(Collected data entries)
★ ★ ★ ★ ★

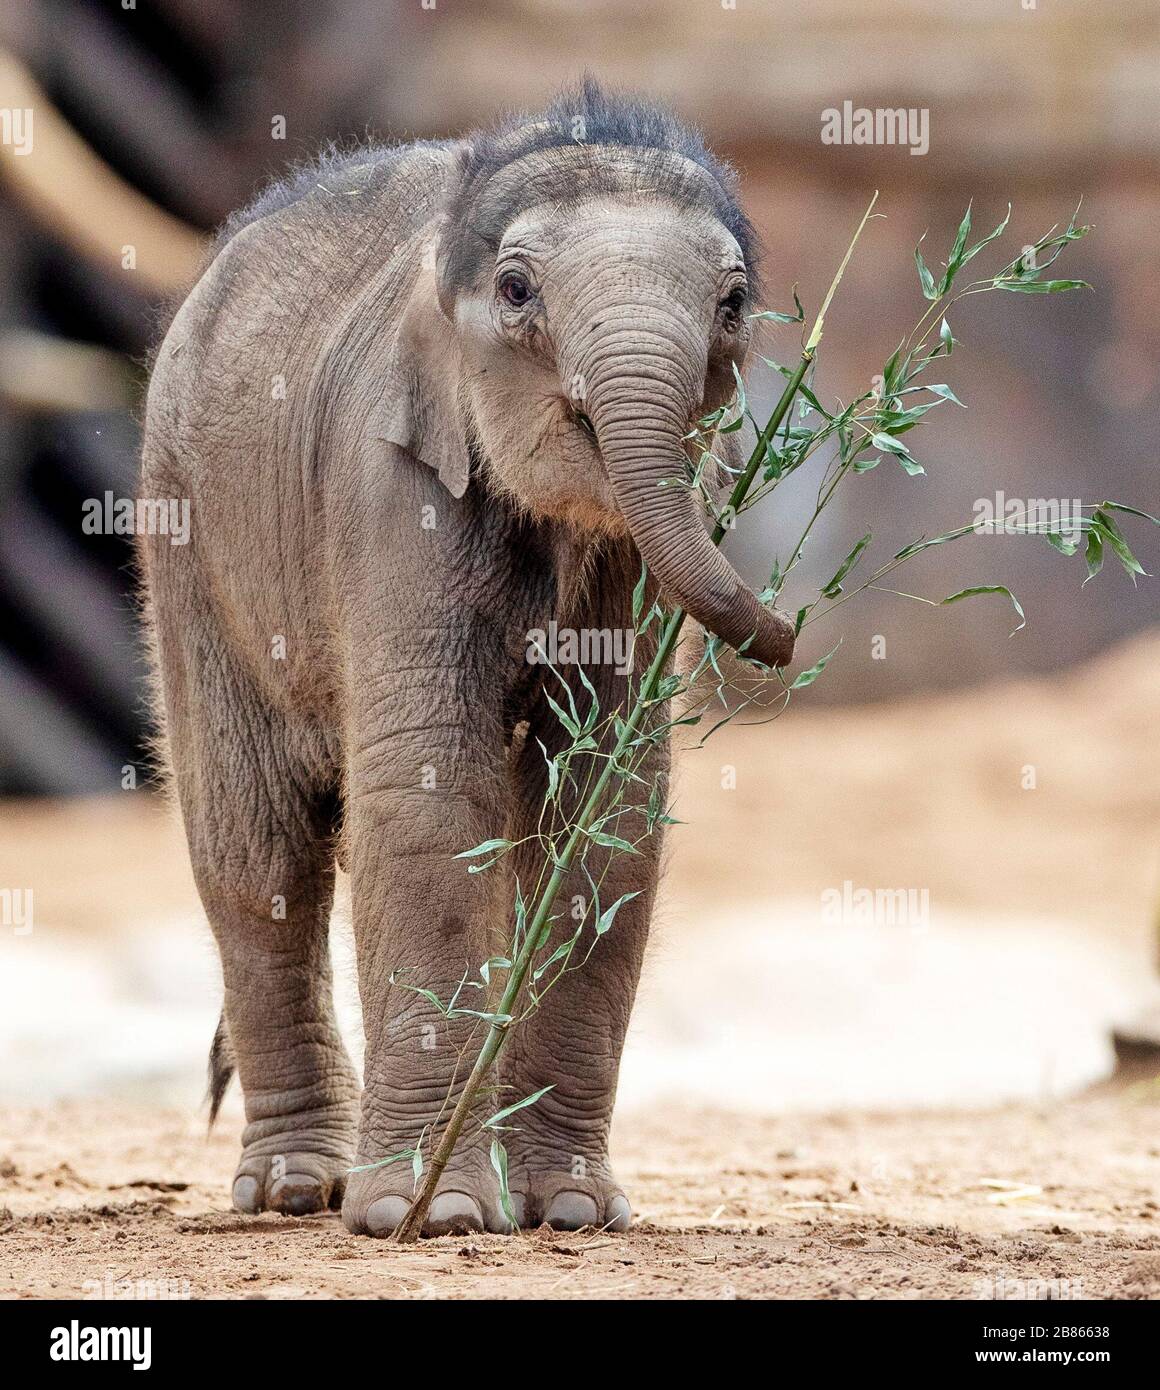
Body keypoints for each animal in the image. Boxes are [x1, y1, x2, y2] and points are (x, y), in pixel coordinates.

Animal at [136, 78, 789, 1239]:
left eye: (731, 302)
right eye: (517, 290)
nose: (789, 634)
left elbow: (606, 808)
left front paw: (568, 1211)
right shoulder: (388, 483)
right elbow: (432, 793)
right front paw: (427, 1217)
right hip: (187, 541)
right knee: (256, 854)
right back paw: (297, 1191)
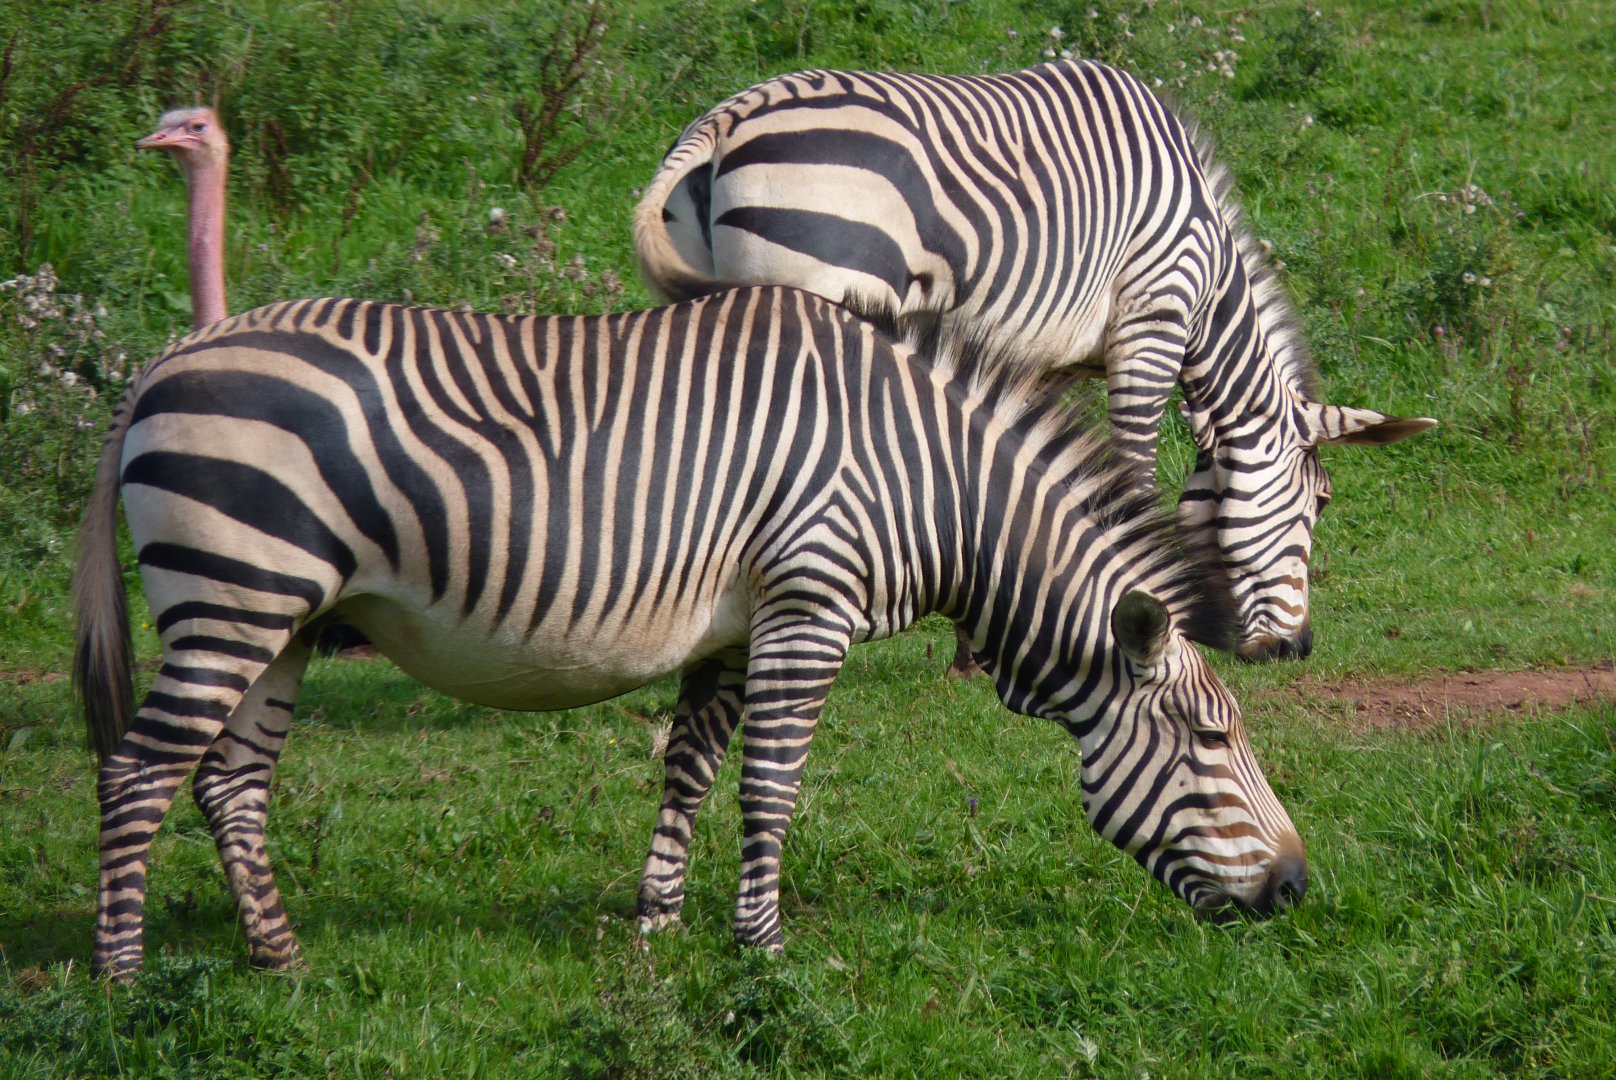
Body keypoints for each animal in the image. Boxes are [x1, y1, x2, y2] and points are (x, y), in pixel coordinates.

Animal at [76, 286, 1306, 979]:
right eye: (1213, 740)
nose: (1295, 890)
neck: (935, 481)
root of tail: (164, 362)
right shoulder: (810, 600)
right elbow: (770, 784)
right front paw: (762, 949)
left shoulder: (732, 625)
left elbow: (690, 770)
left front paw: (658, 925)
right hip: (236, 593)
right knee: (137, 775)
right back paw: (124, 980)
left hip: (278, 617)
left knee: (229, 783)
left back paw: (278, 958)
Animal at [634, 59, 1436, 666]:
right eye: (1320, 503)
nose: (1297, 649)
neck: (1209, 275)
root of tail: (725, 119)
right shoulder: (1152, 318)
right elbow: (1130, 467)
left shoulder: (1039, 359)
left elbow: (1005, 477)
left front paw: (978, 644)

★ ★ ★ ★ ★

* _What you need to do_: Counting only lines that contain the word "front", give the number found in the data, and nothing else.

* _Answer section_: 5